I believe that I’m wrong, but I’m not sure where the counterargument can best be directed. Anyway, later, as I’ve got a fat stack of papers to grade before I leave. Comments, as always, are free.

Oh man, if I could grow something other than a sweetstache, I'd grow Kabapu's
Oh man, if I could grow something other than a sweetstache, I’d grow Kabapu’s

-Nomad Otto

4 Responses to “Fandom is doomed”

  1. 1 Niles February 1, 2009 at 12:38 am

    I don’t think that an effective counterargument can be mounted, although I would call the fanbase lethargic rather than “doomed”. Perhaps the creative energy is going somewhere else like blogs and Youtube skits and into areas that aren’t easily identified or related to anime.

    I’ve seen complaints like this before- there are a number of possible explanations (lack of tradition, too many distractions, stunted development caused by overstroking of egos by peer groups, and resistance to collaboration and criticism.)

    What interests me is not the low volume of skilled works from the American fanbase, it’s the high volume in Japan- I still haven’t come up with an explanation that satisfies myself.

  2. 2 Mike February 3, 2009 at 5:10 am

    Heh, I’ve actually been thinking about this same topic for a while now. After going back to the “old haunt” a few times and still lurking on their forums, it’s a curious and still interesting subject, though as you might expect, I don’t really have much insight to add to yours. Still, I’ll continue pondering about what will happen to the place (and other places) in the relatively near future. I’ll let you know if I have a revelation. (No way.)

  3. 3 Vendredi February 5, 2009 at 1:10 am

    Have to agree that the fandom seems fairly doomed. I think there’s two big points that contribute to this:

    1. Animation is (even today, with the technology available) a very time-intensive and tedious medium. Self-consumption might be easier given other media – anyone can pen fanfic, or hold a camera, with varying levels of quality. Animation by contrast is hard work that requires a very high level of control and a lot of input before you see anything approaching quality.
    Computer animation on the other hand might be a little easier and more doable, but anyone with proficiency in that is more likely to get a career rather than spend their time on fan-work…

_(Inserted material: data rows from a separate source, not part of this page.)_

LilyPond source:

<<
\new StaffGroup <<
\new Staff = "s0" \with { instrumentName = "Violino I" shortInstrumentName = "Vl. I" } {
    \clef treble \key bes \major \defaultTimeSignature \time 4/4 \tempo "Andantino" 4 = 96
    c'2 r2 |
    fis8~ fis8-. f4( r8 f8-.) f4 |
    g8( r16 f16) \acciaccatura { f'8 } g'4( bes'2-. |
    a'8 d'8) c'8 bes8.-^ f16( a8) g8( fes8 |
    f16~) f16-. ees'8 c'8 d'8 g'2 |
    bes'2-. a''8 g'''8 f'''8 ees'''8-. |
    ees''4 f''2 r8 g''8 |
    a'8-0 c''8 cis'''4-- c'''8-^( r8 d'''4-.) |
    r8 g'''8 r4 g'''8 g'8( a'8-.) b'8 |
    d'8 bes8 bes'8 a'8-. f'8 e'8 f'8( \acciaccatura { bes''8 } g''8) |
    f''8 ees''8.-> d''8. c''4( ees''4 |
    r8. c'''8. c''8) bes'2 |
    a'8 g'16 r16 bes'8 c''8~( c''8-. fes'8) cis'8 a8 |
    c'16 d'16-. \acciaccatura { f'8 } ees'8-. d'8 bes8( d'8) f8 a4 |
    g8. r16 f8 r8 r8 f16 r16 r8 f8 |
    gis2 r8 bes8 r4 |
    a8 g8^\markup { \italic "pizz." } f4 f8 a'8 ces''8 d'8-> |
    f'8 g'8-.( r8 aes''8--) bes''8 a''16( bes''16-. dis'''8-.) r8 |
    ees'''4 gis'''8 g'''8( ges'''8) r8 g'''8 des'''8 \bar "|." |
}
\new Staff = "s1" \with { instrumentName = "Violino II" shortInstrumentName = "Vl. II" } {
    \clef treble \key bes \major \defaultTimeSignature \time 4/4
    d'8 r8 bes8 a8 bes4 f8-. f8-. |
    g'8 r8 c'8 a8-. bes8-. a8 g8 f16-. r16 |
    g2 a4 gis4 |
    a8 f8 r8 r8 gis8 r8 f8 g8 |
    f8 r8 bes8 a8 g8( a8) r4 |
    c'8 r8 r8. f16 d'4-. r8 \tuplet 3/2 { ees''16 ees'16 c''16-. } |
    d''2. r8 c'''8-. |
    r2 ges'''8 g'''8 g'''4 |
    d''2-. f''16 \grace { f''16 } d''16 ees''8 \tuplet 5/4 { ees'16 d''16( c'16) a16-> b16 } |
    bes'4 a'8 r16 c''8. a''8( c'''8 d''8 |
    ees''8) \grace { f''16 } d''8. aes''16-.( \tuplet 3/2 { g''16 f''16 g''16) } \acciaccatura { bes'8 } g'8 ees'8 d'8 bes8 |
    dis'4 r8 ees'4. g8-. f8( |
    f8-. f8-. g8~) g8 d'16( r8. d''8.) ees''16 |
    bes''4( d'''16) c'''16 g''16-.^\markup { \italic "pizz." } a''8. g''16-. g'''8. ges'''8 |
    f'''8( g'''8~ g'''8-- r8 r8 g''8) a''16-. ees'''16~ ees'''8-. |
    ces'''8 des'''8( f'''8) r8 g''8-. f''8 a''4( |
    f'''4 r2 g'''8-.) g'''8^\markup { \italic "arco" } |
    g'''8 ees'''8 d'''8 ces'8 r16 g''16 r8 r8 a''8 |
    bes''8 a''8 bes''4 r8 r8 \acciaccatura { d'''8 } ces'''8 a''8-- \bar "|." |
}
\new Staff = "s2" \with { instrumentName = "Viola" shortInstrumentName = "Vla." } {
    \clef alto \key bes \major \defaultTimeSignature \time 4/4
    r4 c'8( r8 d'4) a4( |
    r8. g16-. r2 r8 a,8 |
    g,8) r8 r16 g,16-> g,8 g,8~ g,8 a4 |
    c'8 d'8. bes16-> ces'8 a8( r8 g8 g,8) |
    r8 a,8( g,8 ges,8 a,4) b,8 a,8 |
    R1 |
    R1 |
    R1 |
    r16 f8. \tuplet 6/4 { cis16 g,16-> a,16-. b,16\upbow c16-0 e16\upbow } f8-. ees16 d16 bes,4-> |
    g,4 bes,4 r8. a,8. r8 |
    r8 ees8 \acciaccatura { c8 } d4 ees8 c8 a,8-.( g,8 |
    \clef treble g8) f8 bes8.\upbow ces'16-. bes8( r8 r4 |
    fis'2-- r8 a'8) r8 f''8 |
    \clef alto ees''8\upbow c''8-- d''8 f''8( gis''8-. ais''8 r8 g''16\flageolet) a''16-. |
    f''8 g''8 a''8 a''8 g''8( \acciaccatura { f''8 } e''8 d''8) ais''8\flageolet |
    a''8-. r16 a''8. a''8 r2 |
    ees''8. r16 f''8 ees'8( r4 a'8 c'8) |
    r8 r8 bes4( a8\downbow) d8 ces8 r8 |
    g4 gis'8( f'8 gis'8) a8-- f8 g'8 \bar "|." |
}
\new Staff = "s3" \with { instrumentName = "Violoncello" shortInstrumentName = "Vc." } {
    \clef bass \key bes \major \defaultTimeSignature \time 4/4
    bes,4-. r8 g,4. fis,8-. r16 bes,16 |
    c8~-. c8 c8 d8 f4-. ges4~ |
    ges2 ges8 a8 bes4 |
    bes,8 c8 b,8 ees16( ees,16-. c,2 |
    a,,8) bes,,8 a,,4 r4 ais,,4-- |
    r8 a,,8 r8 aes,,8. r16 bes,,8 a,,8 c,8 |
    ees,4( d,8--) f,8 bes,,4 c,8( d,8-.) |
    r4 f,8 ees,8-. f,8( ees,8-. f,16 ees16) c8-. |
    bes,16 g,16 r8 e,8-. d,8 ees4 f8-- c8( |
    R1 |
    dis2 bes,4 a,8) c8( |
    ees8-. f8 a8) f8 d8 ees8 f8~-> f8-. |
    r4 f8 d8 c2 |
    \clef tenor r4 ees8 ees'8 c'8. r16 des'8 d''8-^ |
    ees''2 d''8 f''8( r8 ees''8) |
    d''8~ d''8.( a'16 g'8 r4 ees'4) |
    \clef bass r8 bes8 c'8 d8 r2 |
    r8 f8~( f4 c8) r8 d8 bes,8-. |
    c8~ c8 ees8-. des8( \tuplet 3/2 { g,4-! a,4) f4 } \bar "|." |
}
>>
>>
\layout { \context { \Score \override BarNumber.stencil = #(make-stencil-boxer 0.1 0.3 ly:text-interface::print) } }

    2. As for the high volume of quality production in Japan vs. low volume in America, I would say the answer is simple – Japan has anime, America doesn’t.
    Okay, so it’s a bit more complex than that. But I think there is a bigger difference in terms of exposure – anime is still not exactly a widespread thing in the U.S.A. It’s not necessarily a mainstream thing in Japan either, but the entire popular art aesthetic in Japan is influenced by it. And I think being surrounded and steeped in that sort of aesthetic has some effect.
    Due to the higher rate of exposure, we then have a higher ratio of obsessive types that can be generated. It’s not the casual anime fan in America or Japan that starts the doujin work, it’s the hardcore one. The average fan provides the market. At this point, America – or the West, in general, is just not saturated enough to have enough of those die-hards.

    Note too, that if we consider the whole spectrum of fan-work, not just from anime, then I think there can be some Western examples of fairly well done fan-work. Distinctly European and American franchises such as Warhammer 40 000 and Battletech draw all sorts of fan-made movies and animations, and some of them approach near professional quality with full costumes, props, lighting, CGI animation and application of post-production techniques.
    As with anime, these franchises are the sort that draw in die-hard fans – and those are the ones who start projects.

  4. 4 moritheil September 12, 2009 at 10:25 pm

    Most processes are difficult to force, cajole, or otherwise manipulate.